The later Pennsylvania migration.—The harsh treatment in New York and the kind reception of Germans in Pennsylvania made the Quaker colony a favorite place for their coming. Between 1710 and 1727 from fifteen to twenty thousand entered Pennsylvania and settled in Lancaster, Berks, and Montgomery counties. Between 1727 and 1740 the arrivals numbered about fifty-seven thousand, and between 1741 and 1756 about twenty thousand. Many of the newcomers settled in Philadelphia, and neighboring counties, but the desire for cheap land carried a large number into the fertile valleys of the Susquehanna, Lehigh, and Shenandoah. In the words of Professor Faust, "They ... pushed northward and westward to Lehigh, Northampton, and Monroe counties, and to Lebanon and Dauphin; reaching the Susquehanna they crossed and settled the counties of York, Cumberland, and Adams, then following the slopes of the mountains they went southward through Maryland into Virginia, ascending the Shenandoah Valley and settling it from Harpers Ferry to Lexington, Virginia. Using this main avenue for their progress, they settled in North Carolina and Virginia and later in Kentucky and Tennessee. Pennsylvania, therefore, was the distributing center for the German immigrations, whence German settlers spread over all the neighboring provinces."

New Jersey.—As early as 1707 several members of the German Reformed Church appear to have settled in Morris County, and later spread into Somerset, Bergen, and Essex counties. Later groups, mainly of Lutherans or German Reformed, settled in Hunterdon, Somerset, Morris, Sussex, and Warren counties, and there were scattered settlements elsewhere.

Maryland.—A few Germans came to Maryland before 1730, but with the founding of Baltimore in that year a considerable German migration began, enterprising Germans from Pennsylvania finding the new town a place for their capital and energy. At about the same time the Germans were settling in western Maryland. In 1729 Germans from Pennsylvania settled about ten miles north of the modern town of Frederick, and soon many German settlements dotted Frederick and neighboring counties.

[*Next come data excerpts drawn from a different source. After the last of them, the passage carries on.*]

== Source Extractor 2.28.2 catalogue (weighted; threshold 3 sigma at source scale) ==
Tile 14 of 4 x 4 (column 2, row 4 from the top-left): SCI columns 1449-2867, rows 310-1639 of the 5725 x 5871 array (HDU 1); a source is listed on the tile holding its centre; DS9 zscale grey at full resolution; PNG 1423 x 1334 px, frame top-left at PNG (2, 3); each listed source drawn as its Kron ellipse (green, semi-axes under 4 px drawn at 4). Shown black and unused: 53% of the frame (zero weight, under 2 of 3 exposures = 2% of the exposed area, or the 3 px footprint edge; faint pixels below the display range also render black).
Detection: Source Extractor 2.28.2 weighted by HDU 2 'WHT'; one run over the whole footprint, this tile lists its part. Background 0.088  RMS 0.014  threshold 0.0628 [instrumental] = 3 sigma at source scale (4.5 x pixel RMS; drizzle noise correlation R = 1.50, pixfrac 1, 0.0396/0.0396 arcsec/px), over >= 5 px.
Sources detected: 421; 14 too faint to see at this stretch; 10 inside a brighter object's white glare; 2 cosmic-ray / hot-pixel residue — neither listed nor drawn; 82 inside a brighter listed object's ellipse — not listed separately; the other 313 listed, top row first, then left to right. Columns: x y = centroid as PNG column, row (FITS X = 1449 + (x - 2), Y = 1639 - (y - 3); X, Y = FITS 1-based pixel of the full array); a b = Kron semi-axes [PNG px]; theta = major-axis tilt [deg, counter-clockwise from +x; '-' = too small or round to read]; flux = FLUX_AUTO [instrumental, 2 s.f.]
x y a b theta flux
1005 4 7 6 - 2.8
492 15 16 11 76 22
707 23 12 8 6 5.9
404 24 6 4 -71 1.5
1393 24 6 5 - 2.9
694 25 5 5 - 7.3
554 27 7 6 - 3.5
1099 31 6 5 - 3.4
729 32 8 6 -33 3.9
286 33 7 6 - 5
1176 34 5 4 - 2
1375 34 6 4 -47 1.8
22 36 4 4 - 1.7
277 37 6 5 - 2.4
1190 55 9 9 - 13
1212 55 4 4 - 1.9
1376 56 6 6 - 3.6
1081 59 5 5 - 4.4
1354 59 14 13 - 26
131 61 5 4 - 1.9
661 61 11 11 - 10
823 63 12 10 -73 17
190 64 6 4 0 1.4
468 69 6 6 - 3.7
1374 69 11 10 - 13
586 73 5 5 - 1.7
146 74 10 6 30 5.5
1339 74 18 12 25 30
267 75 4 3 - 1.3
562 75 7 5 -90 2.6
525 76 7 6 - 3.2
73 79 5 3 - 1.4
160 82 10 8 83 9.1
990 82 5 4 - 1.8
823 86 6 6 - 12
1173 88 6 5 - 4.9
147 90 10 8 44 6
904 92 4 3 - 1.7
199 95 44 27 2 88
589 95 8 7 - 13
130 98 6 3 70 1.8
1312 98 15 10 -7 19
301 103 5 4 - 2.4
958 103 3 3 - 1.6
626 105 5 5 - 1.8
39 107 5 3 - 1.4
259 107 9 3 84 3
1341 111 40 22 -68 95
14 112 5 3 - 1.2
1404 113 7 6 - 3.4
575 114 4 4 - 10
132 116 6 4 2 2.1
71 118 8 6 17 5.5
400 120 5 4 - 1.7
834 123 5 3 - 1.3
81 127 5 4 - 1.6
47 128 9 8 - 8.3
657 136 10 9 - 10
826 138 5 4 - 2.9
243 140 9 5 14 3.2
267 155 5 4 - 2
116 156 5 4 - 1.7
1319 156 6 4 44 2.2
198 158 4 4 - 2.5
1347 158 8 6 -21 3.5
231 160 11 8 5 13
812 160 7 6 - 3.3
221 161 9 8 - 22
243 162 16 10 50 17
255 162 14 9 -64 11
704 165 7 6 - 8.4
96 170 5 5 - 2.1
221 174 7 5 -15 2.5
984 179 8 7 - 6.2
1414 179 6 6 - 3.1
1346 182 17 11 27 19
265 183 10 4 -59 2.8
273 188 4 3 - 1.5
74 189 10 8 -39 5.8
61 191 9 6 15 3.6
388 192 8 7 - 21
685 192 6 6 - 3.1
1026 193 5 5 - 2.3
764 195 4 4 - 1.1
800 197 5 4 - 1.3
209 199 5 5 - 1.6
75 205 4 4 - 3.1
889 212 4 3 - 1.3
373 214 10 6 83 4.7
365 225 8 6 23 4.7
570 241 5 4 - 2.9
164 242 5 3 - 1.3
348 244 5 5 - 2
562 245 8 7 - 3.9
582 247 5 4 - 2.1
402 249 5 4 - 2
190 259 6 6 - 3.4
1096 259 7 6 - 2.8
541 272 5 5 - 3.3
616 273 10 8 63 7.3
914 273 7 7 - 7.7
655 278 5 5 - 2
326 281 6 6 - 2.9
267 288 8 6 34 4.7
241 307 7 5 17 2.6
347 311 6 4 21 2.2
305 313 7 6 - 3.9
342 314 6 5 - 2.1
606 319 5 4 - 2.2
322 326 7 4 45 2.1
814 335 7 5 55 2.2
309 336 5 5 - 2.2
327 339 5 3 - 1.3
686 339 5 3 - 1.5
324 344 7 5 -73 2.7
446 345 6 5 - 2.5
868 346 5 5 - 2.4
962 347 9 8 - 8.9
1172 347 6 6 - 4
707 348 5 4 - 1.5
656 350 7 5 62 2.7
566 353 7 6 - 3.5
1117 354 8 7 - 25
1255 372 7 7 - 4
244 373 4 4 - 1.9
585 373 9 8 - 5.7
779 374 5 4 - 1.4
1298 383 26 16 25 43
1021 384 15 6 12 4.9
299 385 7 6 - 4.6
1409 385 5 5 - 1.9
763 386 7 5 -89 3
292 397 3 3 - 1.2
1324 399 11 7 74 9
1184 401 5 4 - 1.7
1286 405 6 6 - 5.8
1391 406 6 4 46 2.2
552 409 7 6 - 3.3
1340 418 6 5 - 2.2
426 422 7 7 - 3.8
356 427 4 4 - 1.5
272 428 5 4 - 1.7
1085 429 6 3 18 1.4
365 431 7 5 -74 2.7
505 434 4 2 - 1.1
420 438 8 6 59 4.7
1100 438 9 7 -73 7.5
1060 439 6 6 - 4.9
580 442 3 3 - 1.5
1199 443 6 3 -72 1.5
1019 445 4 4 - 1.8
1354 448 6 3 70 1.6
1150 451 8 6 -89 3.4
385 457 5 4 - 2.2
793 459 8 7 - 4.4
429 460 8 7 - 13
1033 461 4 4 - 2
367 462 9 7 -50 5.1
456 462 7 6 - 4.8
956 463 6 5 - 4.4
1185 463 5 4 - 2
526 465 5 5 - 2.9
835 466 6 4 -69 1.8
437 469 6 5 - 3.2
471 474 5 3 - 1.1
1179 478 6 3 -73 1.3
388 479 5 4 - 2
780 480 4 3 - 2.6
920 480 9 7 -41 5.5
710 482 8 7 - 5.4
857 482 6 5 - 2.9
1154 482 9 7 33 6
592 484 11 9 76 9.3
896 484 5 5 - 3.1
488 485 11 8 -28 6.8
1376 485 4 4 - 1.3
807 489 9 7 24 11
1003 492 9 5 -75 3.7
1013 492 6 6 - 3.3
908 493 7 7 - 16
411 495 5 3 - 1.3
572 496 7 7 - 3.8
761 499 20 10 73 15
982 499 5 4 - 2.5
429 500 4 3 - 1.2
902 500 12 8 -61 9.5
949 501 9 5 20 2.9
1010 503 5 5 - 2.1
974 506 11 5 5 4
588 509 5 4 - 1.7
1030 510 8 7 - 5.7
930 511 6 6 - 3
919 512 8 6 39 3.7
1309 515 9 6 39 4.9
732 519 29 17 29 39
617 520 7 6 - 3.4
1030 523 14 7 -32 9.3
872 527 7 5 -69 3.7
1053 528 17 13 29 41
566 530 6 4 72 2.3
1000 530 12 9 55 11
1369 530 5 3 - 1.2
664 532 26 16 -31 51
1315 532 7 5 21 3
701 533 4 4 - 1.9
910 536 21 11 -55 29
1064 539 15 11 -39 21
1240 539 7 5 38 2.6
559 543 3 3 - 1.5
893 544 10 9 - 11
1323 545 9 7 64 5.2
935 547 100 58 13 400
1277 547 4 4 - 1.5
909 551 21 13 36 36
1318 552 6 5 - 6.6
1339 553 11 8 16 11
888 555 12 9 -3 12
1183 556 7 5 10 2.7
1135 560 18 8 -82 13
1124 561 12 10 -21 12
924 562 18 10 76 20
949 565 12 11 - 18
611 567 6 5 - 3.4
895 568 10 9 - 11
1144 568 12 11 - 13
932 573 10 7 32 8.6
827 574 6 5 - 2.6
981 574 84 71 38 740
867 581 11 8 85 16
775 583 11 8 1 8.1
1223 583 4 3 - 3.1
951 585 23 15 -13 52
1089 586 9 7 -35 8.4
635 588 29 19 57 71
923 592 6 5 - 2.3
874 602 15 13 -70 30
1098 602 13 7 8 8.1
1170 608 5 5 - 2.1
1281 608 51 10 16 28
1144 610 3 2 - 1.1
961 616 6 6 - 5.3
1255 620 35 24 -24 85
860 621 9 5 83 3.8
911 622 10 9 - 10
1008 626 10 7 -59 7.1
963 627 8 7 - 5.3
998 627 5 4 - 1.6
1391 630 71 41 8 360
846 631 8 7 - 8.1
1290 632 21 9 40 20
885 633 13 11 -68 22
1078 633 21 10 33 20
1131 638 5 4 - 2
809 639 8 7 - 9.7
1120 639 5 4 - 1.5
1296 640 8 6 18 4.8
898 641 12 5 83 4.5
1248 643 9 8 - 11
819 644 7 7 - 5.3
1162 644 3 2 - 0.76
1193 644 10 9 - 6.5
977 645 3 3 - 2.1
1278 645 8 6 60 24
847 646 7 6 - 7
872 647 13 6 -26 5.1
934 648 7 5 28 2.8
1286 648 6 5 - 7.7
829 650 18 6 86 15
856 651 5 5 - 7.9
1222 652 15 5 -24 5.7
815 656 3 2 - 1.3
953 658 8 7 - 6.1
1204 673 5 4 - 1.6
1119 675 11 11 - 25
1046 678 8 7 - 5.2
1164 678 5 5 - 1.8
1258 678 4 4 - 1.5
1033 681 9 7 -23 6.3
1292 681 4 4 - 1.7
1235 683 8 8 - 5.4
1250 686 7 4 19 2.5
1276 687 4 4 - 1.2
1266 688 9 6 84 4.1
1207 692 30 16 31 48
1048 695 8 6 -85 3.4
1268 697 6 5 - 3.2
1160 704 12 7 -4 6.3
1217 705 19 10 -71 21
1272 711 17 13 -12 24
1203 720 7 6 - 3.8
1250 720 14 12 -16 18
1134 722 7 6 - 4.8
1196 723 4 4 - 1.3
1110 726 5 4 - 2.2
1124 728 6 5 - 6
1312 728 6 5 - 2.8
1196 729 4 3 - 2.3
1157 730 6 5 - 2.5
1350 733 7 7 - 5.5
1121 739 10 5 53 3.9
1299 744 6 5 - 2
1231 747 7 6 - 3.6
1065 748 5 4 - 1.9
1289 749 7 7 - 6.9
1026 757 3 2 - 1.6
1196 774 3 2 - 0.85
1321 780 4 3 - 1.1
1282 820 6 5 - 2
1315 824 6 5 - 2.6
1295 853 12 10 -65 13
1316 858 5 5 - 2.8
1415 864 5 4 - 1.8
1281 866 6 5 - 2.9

Virginia.—The first Germans in Virginia were skilled iron-workers from Westphalia, brought in by Governor Spotswood to operate his iron works which were located on the Piedmont Plateau at Germanna, in modern Orange County. The settlers at Germanna afterward migrated to Germantown near the Rappahannock and to Madison County. A far more important movement was the migration into the Shenandoah Valley. The northern part was settled almost entirely by Germans, but in the southern part they formed only a small part of the population. The first of the settlers came from Lancaster County, Pennsylvania, in 1726 or 1727, settling near Elkton. They were soon followed by others, among them Joist Hite at the head of sixteen families from York, Pennsylvania, who settled at the site of Winchester. In 1734 Robert Harper founded Harper's Ferry. The most remote settlements were located in the Alleghanies within the present state of West Virginia; one on Patterson's Creek, another on the south branch of the Potomac, and a third on the New River, which with the Greenbrier forms the Great Kanawha. Thus the frontier had already reached the "Western Waters."